(Excerpted passage begins)

Washington has an enviable niche in the competition among cities for money and talent. It will never go out of business.

By D’Vera Cohn
Washington Post Staff Writer

(Thanks to Greg Manter- Director, Eastern Shore of Virginia Economic Development Commission for passing this along.- Russ)

While most cities have to scratch and scheme to attract out-of-town talent, the nation’s capital is among a handful of magnet cities that many brainy young people feel they simply must experience. They come to D.C. to play a role in public policy creation and its implementation, the way they go to New York for the finance industry or the arts, or to Los Angeles for moviemaking.

The giant federal job bank ensures that Washington will not go the way of such cities as Baltimore, whose employment base crumbled when major industries left or declined. And much of the capital’s good life — the modern transit system, acres of green space and renowned museums — is heavily subsidized by Uncle Sam.

"It is one of the few central cities in the United States that is economically necessary," said Edward W. Hill, a professor at Cleveland State University’s Levin College of Urban Affairs. "In Youngstown, Ohio, the economy could move to the exit ramps. Who cares? In D.C., New York, possibly Chicago, it’s in the national interest to keep it alive."

But staying alive, and taking its place with Seattle, Austin and San Francisco on the list of hot U.S. cities propelled by the talent and creativity of their population, are two quite different things.

(Excerpted passage ends)
(Material shown begins)

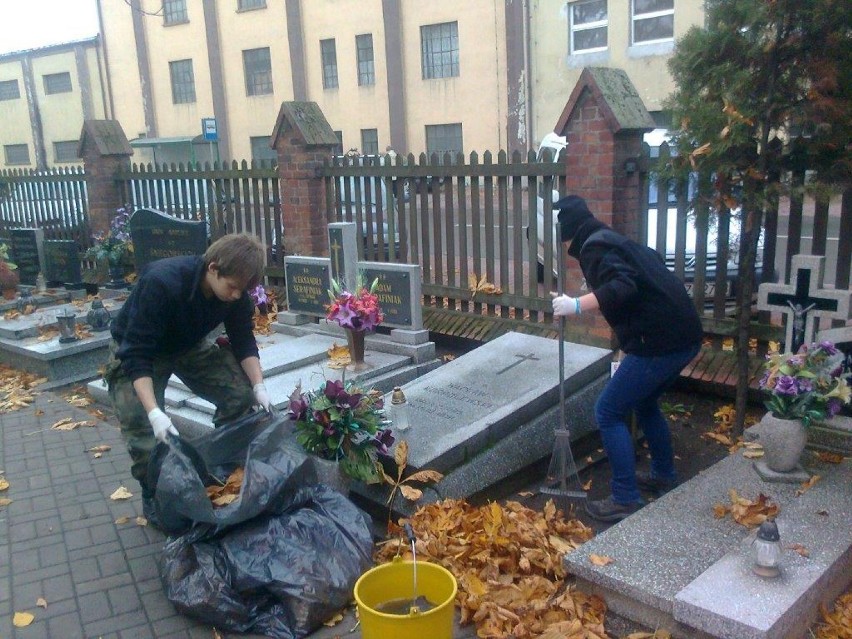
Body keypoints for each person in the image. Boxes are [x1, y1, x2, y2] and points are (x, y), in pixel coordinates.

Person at [550, 195, 702, 522]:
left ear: (566, 231)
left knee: (608, 410)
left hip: (661, 341)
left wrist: (575, 306)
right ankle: (663, 475)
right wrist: (629, 342)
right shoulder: (611, 239)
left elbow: (624, 287)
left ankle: (624, 498)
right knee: (645, 403)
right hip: (682, 336)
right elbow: (649, 275)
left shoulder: (594, 248)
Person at [103, 233, 272, 522]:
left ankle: (224, 462)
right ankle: (154, 494)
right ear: (213, 268)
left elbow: (243, 341)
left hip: (188, 346)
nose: (235, 295)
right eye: (232, 287)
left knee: (239, 395)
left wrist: (258, 386)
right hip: (140, 351)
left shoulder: (236, 296)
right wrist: (155, 412)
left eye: (240, 291)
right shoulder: (162, 283)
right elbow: (136, 353)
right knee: (145, 431)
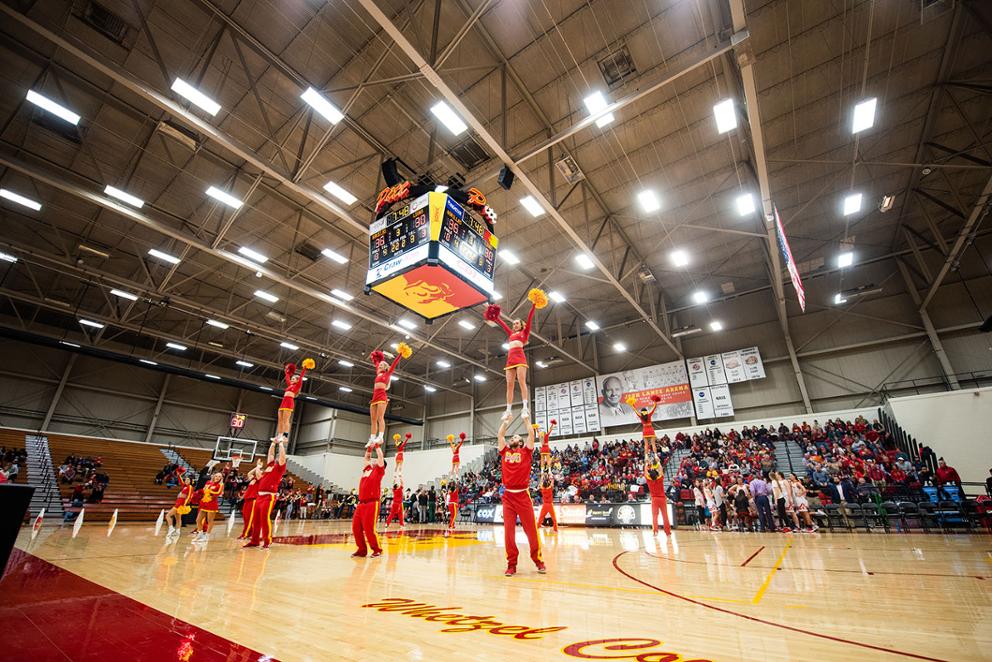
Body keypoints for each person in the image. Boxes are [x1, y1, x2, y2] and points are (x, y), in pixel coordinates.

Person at [484, 288, 546, 421]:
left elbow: (530, 317)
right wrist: (490, 309)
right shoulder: (511, 334)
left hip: (520, 359)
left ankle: (525, 407)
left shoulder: (525, 332)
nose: (514, 325)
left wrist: (534, 304)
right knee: (509, 385)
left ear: (521, 325)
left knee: (522, 382)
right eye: (513, 324)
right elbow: (499, 321)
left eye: (516, 323)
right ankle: (508, 410)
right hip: (510, 360)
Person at [498, 414, 545, 576]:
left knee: (531, 531)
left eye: (516, 437)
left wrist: (526, 420)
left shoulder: (526, 451)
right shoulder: (504, 452)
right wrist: (506, 422)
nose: (513, 438)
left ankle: (538, 560)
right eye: (512, 437)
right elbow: (500, 435)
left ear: (520, 442)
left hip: (523, 496)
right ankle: (512, 564)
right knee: (508, 533)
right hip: (508, 497)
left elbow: (531, 435)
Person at [244, 437, 287, 549]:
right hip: (259, 496)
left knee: (264, 519)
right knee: (256, 520)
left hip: (269, 496)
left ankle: (267, 541)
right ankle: (255, 541)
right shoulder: (270, 466)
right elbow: (271, 455)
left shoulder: (280, 468)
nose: (276, 458)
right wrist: (273, 444)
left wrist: (281, 443)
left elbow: (282, 457)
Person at [368, 345, 410, 446]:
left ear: (386, 367)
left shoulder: (387, 374)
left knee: (380, 418)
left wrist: (400, 353)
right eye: (380, 364)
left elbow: (394, 363)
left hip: (382, 396)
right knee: (373, 419)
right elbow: (375, 360)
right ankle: (372, 438)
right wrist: (375, 354)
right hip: (374, 397)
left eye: (382, 364)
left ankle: (380, 437)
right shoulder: (377, 372)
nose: (380, 365)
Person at [352, 442, 386, 558]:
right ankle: (361, 550)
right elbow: (367, 457)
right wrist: (370, 448)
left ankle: (377, 550)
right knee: (356, 528)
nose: (374, 460)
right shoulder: (367, 469)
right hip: (361, 503)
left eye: (377, 460)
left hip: (372, 503)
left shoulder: (379, 471)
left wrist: (377, 446)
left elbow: (381, 457)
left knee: (369, 529)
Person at [275, 359, 312, 443]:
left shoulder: (297, 386)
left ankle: (285, 436)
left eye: (294, 378)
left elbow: (301, 376)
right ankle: (279, 435)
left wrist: (304, 368)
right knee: (280, 420)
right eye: (292, 378)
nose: (292, 379)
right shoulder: (289, 385)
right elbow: (287, 376)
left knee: (286, 420)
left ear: (297, 380)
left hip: (289, 403)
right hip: (283, 402)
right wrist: (287, 370)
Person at [643, 441, 671, 535]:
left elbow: (646, 472)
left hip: (654, 499)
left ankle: (655, 531)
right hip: (662, 498)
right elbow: (661, 470)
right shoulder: (660, 478)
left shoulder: (649, 480)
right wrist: (657, 461)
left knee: (655, 516)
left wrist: (646, 463)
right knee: (665, 515)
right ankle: (667, 532)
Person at [193, 472, 223, 541]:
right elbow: (204, 490)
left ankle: (207, 536)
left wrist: (210, 491)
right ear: (214, 476)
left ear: (221, 478)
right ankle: (200, 534)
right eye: (216, 476)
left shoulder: (220, 485)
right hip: (204, 502)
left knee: (210, 521)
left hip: (212, 504)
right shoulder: (208, 482)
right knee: (198, 520)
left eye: (219, 477)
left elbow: (218, 493)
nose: (217, 477)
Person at [238, 459, 264, 539]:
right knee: (246, 517)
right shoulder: (253, 479)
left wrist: (259, 468)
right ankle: (250, 533)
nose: (259, 472)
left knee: (249, 518)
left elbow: (259, 475)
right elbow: (249, 473)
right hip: (247, 500)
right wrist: (257, 466)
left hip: (254, 500)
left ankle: (245, 534)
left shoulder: (262, 480)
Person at [165, 469, 193, 534]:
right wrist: (179, 474)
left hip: (180, 504)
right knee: (178, 519)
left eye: (188, 480)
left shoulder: (190, 487)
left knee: (168, 515)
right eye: (185, 479)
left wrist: (184, 504)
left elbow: (189, 496)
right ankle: (177, 531)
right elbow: (180, 481)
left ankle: (171, 528)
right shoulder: (184, 486)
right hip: (178, 502)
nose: (186, 480)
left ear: (191, 481)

(Material shown ends)

Problems and tasks -
(A) In the article on Washington, at which university does Edward W. Hill teach?
(B) Please list the features of the capital's good life that the article on Washington says are heavily subsidized by Uncle Sam.
(C) Go on with the article on Washington, starting right after its final sentence.

Per-task outputs -
(A) Cleveland State University, in its Levin College of Urban Affairs.

(B) The modern transit system, acres of green space, and renowned museums.

(C)
Urban experts marvel at the natural advantages Washington enjoys in the winner-take-all competition for ambitious and talented young people. But they also describe the city’s potential as in many ways unfulfilled, the result of anemic leadership as well as the unique problems it faces as a federal city.

A magnet for talent since the vast expansion of government in the World War II era, Washington has a higher share of residents with graduate degrees than any other large U.S. city. In fact, there are more D.C. residents with graduate degrees than there are with "only" an undergraduate education. The city’s black, Asian and Latino residents, although less likely than whites to hold college degrees, are more educated than minorities nationwide.

The capital’s main product always has been ideas, be they hatched in government agencies, think tanks or the offices of federal contractors. It has both a resident billionaire and enormous research university wrapped up in one entity, the federal government.

A Census Bureau report released last week documents the District’s attraction to bright young people, but also shows that the city is a revolving door. About 25,000 young single college graduates moved into the city during the late 1990s, but the same number in that demographic group moved out.

Half the married and single young college graduates who left the District during those years went to Maryland, Virginia, California or New York, according to University of Michigan demographer William H. Frey. That shows, he said, that the city loses young people to its own suburbs, but also exchanges them with other creative capitals.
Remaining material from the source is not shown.